Later, the next morning she shows up at Benoit's room, where he tells her that they can't see each other again--she shuts his mouth with a kiss and pretty much leads the guy into auto pilot from there. Later she is calm-scolded by a fellow police officer about her car having a flat tire, which she graciously acknowledges--though, this, weirdly, has quite the effect on her. Then she spends the rest of the evening with Benoit over a hotdog.

They bone again. After some brief post coital chat, Kate, whose gun box jammed shut and is still carrying even though she shouldn't, shows Benoit her gun and, very gently, and without using the words "fucking pussy," goads him into taking her gun and practice a mock aim-and-shoot scenario on an alarm clock.

Benoit shoots. The bullet hits a wall.

Suddenly, stunningly-cute but dog-abusive Kate loses her shit at the mere idea of the police being able to trace the slug lodged on the wall. They try to remove it but it is to no avail, it is in deep, and someone has called the cops, already, and Kate convinces the bemused frenchman that they have to scram before they get there.

What follows is a slow, jarring, and at times chaotic mini-odyssey in the form of the interactions between a foreigner not totally in command of the English language and--if you have paid attention to the subtle clues--a cherub-faced sociopath with a sweet tooth.

Kate starts slowly unraveling as she keeps trying very, very hard to make herself feel in control. From here on out, she oscillates between caustic bouts of paranoia and belligerence in her attempts to devise a "strategy" that will get them (and by them she means her) out of the mess they are in.

What happens next is Kate showing, not only that she's bad at being a cop like everyone else thinks, but also something else: that she's willing to manipulate her companion through any means she deems necessary to forward her doomed cause; these include creepy intimacy moments, blackmail, misleading capitultion, and, ultimately, cold blooded murder. All in her mad-dash to save face--she states that it all is about keeping her job, but her issues clearly run deeper than that.

And saving face she must. It is here when one realizes that Kate probably orchestrated the whole meeting with him and asking him out, all in a probable paranoid overture of affection so as to keep him happy--and quiet--'till he was gone, before growing somewhat fond of the guy but, ultimately, deciding he was expendable after the mess she got herself in.

Once the deed is done, and some self-inflicted wounds later, Kate chokes tears away as she recounts the significant events of the film to fellow officers, twisting each and every one of them to her benefit. She turns Benoit's nightmarish ordeal into an account of her graze with death at the hands of a livid french rapist/kidnapper--she's pretty good at it, too!

The only thing eating away at her is whether or not she left any loose ends, and, in the final scene, it is revealed she did not.

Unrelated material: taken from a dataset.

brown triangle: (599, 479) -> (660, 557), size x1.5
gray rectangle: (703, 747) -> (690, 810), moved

The funny thing? She gets away with it all. She even remains in pin-point victim mode when confronting Benoit's shocked wife who, in the end, ends up seeing it Kate's way, who subliminally guilts her into it.

Not only does she win in each and every way, but she gets mildly famous and makes everyone in her small town feel sympathy for her while at it.

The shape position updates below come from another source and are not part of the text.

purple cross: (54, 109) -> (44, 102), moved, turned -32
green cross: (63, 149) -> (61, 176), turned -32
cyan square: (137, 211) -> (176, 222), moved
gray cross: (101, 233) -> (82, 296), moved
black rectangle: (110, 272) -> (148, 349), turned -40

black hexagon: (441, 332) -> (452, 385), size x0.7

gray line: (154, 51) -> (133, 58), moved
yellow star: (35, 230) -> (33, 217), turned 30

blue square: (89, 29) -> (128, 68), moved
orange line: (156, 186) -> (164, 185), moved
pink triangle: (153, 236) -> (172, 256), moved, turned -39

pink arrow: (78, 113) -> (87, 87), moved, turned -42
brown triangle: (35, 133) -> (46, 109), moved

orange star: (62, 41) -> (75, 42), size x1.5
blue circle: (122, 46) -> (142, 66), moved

The story ends with Kate, happily heading off to an uncertain but decidedly brighter future than in the beginning of the film, faintly hinting that she has found her vocation: full-time sociopath. And with a licence to carry. 

That is, somehow, the odd the story of this little movie.

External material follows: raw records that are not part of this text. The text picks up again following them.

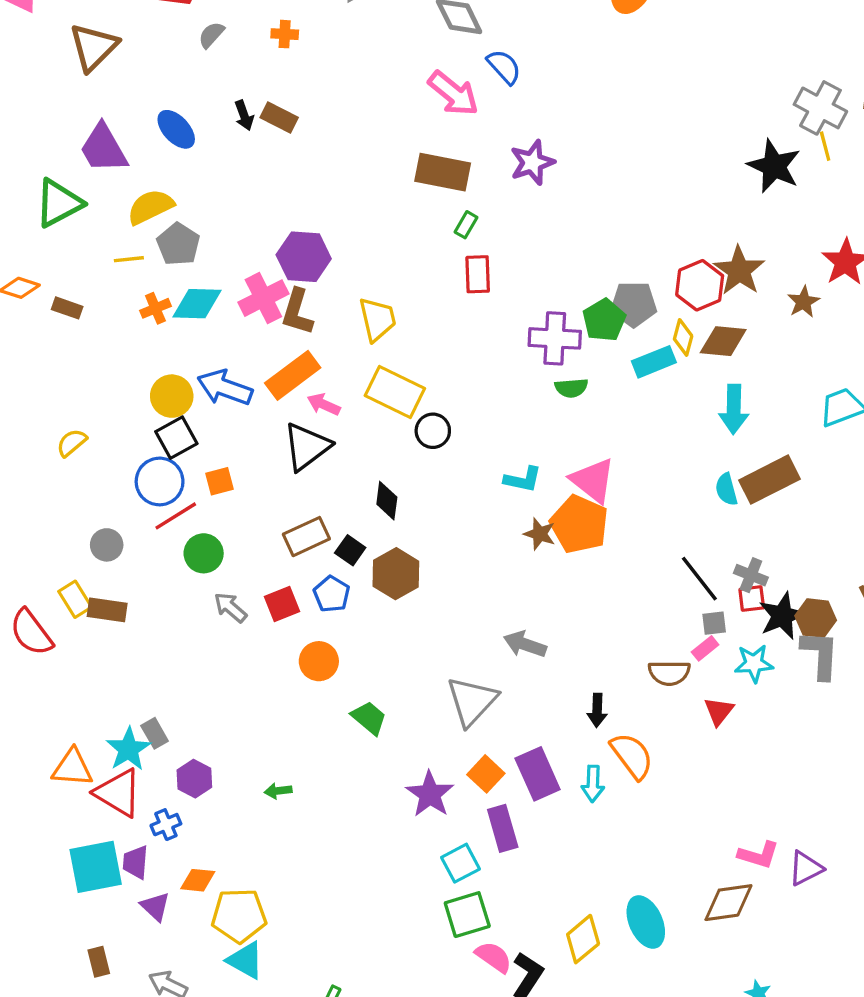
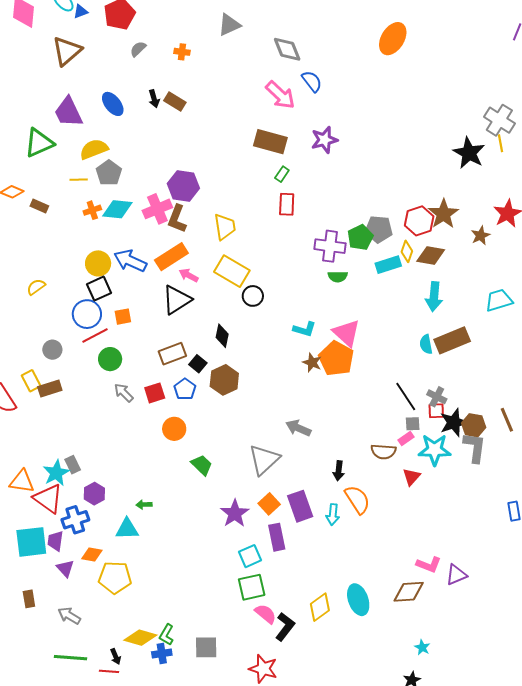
brown rectangle: (107, 610) -> (50, 389), turned -30
cyan star: (754, 663) -> (435, 450), size x1.4
blue cross: (166, 825) -> (75, 520), size x1.5
cyan triangle: (245, 960) -> (127, 529), moved, turned -35

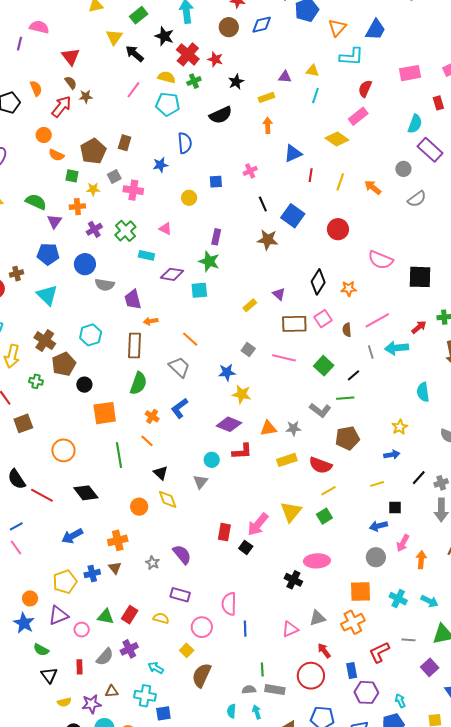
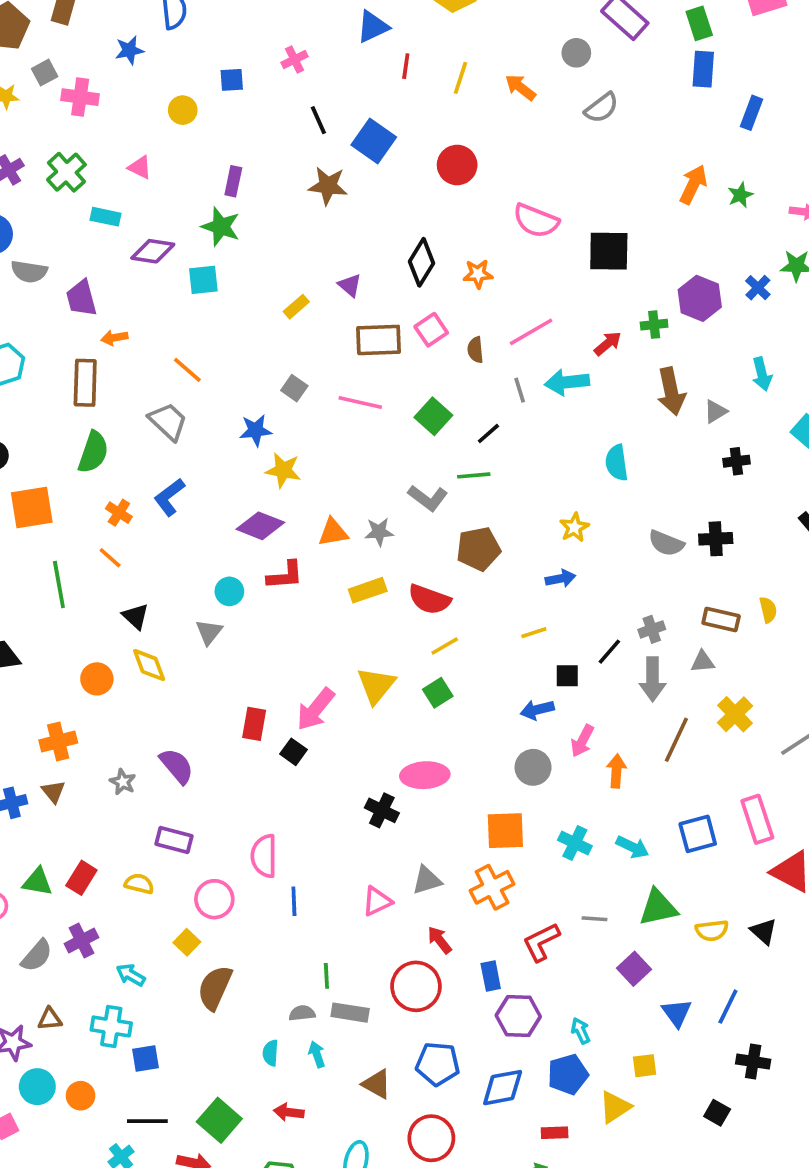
black line: (419, 478) -> (609, 652), moved

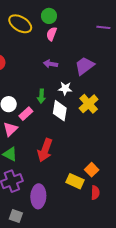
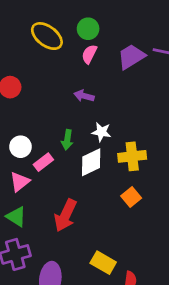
purple trapezoid: (84, 66) -> (131, 57), moved
yellow cross: (89, 104) -> (132, 156), turned 30
white diamond: (60, 111) -> (91, 162), turned 50
orange square: (92, 170) -> (131, 197), moved

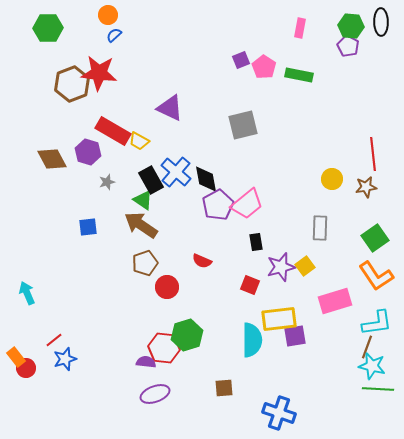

Kate Logan may not be Lecter-smart, or Ripley-hip, or Dexter Morgan-fun, but she is goddamned effective and deliberate as she daftly plots in silence once the pieces start falling into place that allow for her to do so. She is exactly what those characters would be if stripped to their bare essentials and had to do without their super human levels of cunning. The incessant cascade of her character flaws make her everything but boring.

It should be said that what truly drew me into this film was Bledel's interpretation of sociopath Kate's sweet-tooth. This is a woman who has a fondness for muffins, and who gets scolded by her abductee for settling for strawberry milk (no chocolate milk in the store) instead of water--what a deliciously despicable character that, sadly, won't be explored further. Ever.